### WHAT TO WORK ON
Copy word for word the lines from the start of the records through the line that contains "ring mcp: (72, 1337)", both included.

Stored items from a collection
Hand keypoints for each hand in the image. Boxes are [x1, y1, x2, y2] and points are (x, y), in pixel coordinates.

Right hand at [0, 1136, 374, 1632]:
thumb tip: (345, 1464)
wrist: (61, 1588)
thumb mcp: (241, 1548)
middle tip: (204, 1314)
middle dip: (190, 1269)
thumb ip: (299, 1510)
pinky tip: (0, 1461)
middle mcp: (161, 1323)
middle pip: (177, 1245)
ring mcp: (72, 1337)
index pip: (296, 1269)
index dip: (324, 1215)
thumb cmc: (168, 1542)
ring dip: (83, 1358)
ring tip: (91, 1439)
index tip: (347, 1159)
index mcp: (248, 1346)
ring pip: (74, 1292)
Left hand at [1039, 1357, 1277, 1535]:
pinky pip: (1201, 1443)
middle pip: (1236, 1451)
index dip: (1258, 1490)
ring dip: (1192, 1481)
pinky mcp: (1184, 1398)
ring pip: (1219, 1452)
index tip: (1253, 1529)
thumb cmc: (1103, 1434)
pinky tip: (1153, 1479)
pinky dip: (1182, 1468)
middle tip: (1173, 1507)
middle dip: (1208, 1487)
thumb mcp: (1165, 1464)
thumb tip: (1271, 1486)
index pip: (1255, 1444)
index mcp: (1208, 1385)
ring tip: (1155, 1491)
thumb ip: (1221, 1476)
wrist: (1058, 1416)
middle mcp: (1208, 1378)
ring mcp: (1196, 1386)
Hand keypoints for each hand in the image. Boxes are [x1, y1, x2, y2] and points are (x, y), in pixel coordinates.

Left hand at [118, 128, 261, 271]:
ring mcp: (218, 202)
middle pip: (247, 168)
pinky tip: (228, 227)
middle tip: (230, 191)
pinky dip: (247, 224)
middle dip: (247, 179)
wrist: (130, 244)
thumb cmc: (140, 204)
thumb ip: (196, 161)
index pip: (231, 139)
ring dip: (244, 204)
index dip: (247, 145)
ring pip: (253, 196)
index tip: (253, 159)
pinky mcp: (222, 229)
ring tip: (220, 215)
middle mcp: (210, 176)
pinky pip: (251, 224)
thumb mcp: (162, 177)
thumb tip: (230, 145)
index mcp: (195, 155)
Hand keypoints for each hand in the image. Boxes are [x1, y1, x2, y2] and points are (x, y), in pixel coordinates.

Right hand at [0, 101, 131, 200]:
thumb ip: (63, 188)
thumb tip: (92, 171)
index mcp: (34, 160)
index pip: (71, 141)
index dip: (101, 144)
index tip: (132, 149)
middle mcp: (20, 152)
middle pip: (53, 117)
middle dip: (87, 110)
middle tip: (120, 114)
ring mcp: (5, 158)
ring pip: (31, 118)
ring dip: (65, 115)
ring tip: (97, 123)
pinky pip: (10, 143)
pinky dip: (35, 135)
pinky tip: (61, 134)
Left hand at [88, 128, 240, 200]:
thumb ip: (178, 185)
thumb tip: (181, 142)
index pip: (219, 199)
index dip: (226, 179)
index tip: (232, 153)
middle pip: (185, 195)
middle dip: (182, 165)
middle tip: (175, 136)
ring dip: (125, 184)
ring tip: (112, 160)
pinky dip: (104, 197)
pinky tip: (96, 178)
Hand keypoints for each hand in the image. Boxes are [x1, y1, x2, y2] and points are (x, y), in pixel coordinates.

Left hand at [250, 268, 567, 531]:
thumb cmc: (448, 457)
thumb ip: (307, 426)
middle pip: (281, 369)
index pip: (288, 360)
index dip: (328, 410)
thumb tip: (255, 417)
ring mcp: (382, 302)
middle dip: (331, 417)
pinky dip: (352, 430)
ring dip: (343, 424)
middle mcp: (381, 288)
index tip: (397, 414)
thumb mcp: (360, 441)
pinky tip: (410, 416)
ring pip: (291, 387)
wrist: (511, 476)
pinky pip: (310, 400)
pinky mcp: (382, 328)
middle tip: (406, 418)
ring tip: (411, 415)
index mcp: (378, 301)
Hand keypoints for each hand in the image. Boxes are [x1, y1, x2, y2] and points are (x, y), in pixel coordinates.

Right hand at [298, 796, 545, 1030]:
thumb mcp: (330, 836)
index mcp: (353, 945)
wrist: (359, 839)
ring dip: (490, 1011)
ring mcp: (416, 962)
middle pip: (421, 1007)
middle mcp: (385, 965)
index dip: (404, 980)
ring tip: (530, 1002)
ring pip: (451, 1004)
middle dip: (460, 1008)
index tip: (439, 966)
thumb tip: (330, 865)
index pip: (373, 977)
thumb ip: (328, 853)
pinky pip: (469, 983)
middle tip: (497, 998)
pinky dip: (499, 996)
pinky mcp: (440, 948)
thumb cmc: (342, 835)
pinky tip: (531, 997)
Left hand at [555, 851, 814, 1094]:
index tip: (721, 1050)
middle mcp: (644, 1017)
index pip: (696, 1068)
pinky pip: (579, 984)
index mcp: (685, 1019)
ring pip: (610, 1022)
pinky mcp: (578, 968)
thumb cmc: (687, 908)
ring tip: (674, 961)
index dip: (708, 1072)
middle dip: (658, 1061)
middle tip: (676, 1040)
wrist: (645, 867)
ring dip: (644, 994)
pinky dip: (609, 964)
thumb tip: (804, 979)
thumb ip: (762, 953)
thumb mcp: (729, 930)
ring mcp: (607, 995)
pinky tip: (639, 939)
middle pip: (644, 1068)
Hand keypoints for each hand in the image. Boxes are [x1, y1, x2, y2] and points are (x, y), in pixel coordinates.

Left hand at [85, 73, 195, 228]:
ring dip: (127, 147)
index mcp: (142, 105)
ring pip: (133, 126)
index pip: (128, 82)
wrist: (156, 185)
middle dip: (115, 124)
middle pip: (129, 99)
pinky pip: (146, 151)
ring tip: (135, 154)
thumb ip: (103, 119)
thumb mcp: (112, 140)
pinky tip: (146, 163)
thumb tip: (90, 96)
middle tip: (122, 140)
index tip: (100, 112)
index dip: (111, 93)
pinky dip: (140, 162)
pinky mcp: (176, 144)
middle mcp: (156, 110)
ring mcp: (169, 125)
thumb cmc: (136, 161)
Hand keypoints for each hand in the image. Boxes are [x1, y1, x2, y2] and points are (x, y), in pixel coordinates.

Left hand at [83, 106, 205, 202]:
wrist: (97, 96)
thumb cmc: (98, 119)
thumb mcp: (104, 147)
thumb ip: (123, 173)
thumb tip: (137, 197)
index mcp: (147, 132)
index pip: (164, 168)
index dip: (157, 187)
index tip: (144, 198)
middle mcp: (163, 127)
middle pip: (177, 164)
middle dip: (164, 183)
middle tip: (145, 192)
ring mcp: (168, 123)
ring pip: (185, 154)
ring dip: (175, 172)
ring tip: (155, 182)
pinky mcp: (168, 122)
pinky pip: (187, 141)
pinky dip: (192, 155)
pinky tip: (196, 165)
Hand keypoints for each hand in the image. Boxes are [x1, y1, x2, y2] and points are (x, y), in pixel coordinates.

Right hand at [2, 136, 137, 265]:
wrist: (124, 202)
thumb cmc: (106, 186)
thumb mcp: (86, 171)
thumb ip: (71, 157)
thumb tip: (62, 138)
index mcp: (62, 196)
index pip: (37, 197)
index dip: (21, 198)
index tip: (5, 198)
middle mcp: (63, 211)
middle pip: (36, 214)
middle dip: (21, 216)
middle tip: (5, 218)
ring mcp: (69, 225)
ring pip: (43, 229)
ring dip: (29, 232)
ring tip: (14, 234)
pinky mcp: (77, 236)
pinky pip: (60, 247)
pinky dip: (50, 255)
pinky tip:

### ANSWER BOX
Hand keypoints for each hand in the image. Boxes are [x1, y1, x2, y2] and points are (x, y), in pixel coordinates.

Right hand at [0, 1136, 374, 1632]:
thumb tip: (345, 1464)
wrist: (61, 1588)
thumb mcp: (241, 1548)
middle tip: (204, 1314)
middle dip: (190, 1269)
thumb ip: (299, 1510)
pinky tip: (0, 1461)
middle mcp: (161, 1323)
middle pip: (177, 1245)
ring mcp: (72, 1337)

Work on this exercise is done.